Menurut Suhana, kapal yang ditemukan mencuri ikan di kawasan perairan Indonesia untuk tidak perlu lagi dibawa ke pengadilan.

Ia juga menginginkan Menteri Susi meniru kebijakan Uni Eropa yang mengumumkan secara internasional terkait dengan kapal-kapal penangkap ikan yang diduga mencuri ikan di perairan benua biru tersebut.

Setelah adanya pengumuman itu, maka seluruh hasil tangkapan kapal tersebut akan ditolak masuk di Uni Eropa.

"Kalau pola seperti itu ditiru Indonesia pasti negara-negara seperti di Uni Eropa juga akan menolak produk-produk dari kapal ini.
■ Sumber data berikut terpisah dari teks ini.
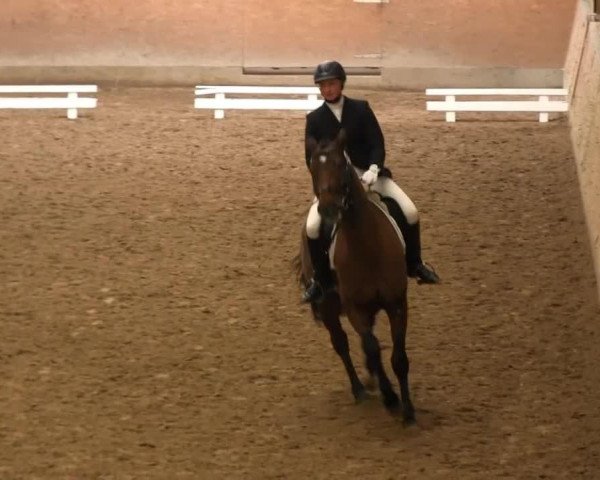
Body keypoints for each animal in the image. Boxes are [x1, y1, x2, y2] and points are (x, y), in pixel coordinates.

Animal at [298, 127, 414, 424]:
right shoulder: (354, 308)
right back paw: (360, 389)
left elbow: (398, 358)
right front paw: (390, 398)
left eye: (341, 164)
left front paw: (409, 410)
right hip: (328, 305)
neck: (367, 246)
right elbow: (372, 349)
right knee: (342, 343)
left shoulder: (397, 303)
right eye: (313, 167)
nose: (327, 210)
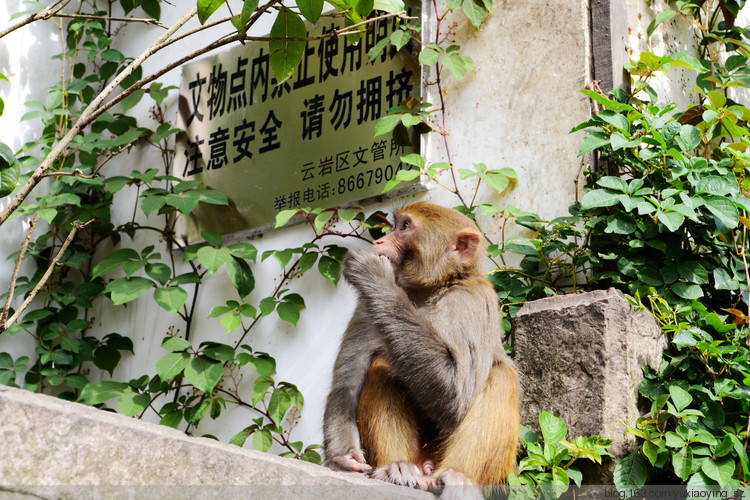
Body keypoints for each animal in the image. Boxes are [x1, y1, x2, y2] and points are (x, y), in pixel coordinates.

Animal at [324, 202, 524, 496]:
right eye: (396, 225)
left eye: (405, 227)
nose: (379, 241)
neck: (427, 291)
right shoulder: (364, 310)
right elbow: (347, 387)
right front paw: (342, 456)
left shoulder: (473, 301)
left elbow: (455, 396)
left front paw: (376, 277)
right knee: (381, 365)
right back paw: (398, 467)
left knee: (500, 376)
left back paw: (458, 476)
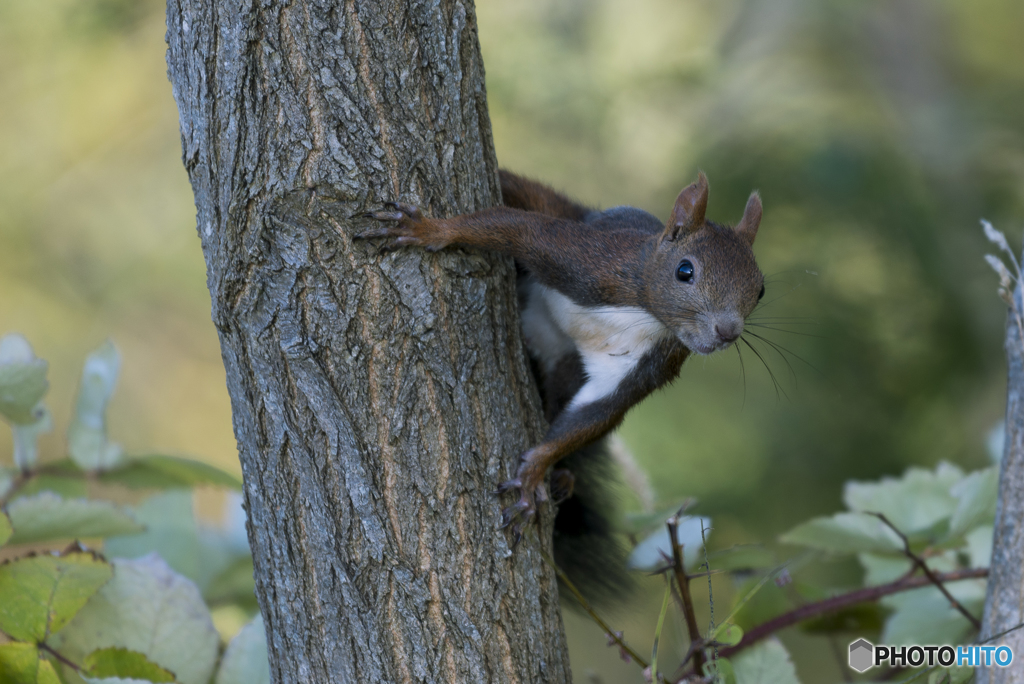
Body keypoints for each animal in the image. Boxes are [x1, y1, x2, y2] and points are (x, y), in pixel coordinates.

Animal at [356, 167, 765, 593]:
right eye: (685, 270)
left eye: (761, 290)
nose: (727, 332)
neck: (645, 314)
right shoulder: (590, 262)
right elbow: (520, 229)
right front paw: (429, 230)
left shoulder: (651, 365)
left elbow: (597, 414)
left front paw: (536, 471)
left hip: (567, 365)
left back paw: (562, 477)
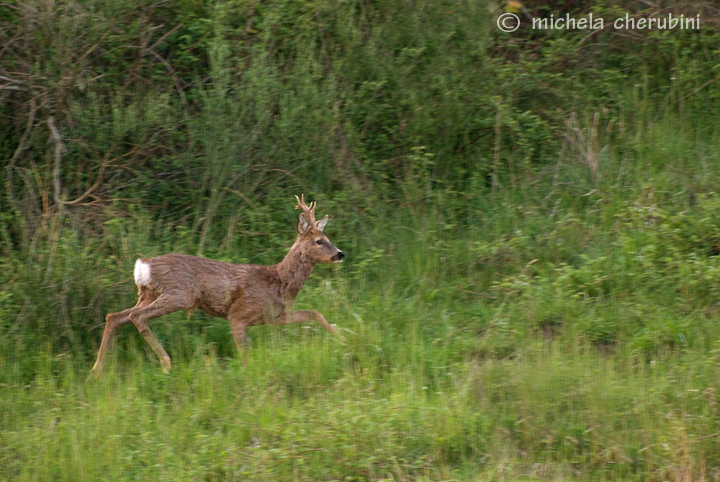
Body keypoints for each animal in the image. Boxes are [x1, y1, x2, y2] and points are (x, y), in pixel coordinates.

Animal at [90, 194, 346, 374]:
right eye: (319, 241)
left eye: (328, 238)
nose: (340, 254)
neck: (278, 282)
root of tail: (143, 266)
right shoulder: (238, 314)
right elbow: (245, 354)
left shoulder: (275, 316)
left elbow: (314, 313)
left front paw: (342, 337)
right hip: (179, 294)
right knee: (136, 316)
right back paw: (165, 362)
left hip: (147, 294)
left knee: (115, 316)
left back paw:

Ini adalah cara untuk memerangi 'illegal fishing', jadi tidak cukup hanya ditenggelamkan saja," ujarnya.

Apalagi, ujar dia, saat ini produk kelautan dan perikanan dalam tingkat global relatif dapat terlacak melalui mekanisme "tracebility" produk perikanan.

Menurutnya, seharusnya Menteri Susi dalam moratorium jilid II yang sedang berlangsung sekarang ini agar bisa langsung menangkap dan menenggelamkan kapal pencuri ikan di lapangan.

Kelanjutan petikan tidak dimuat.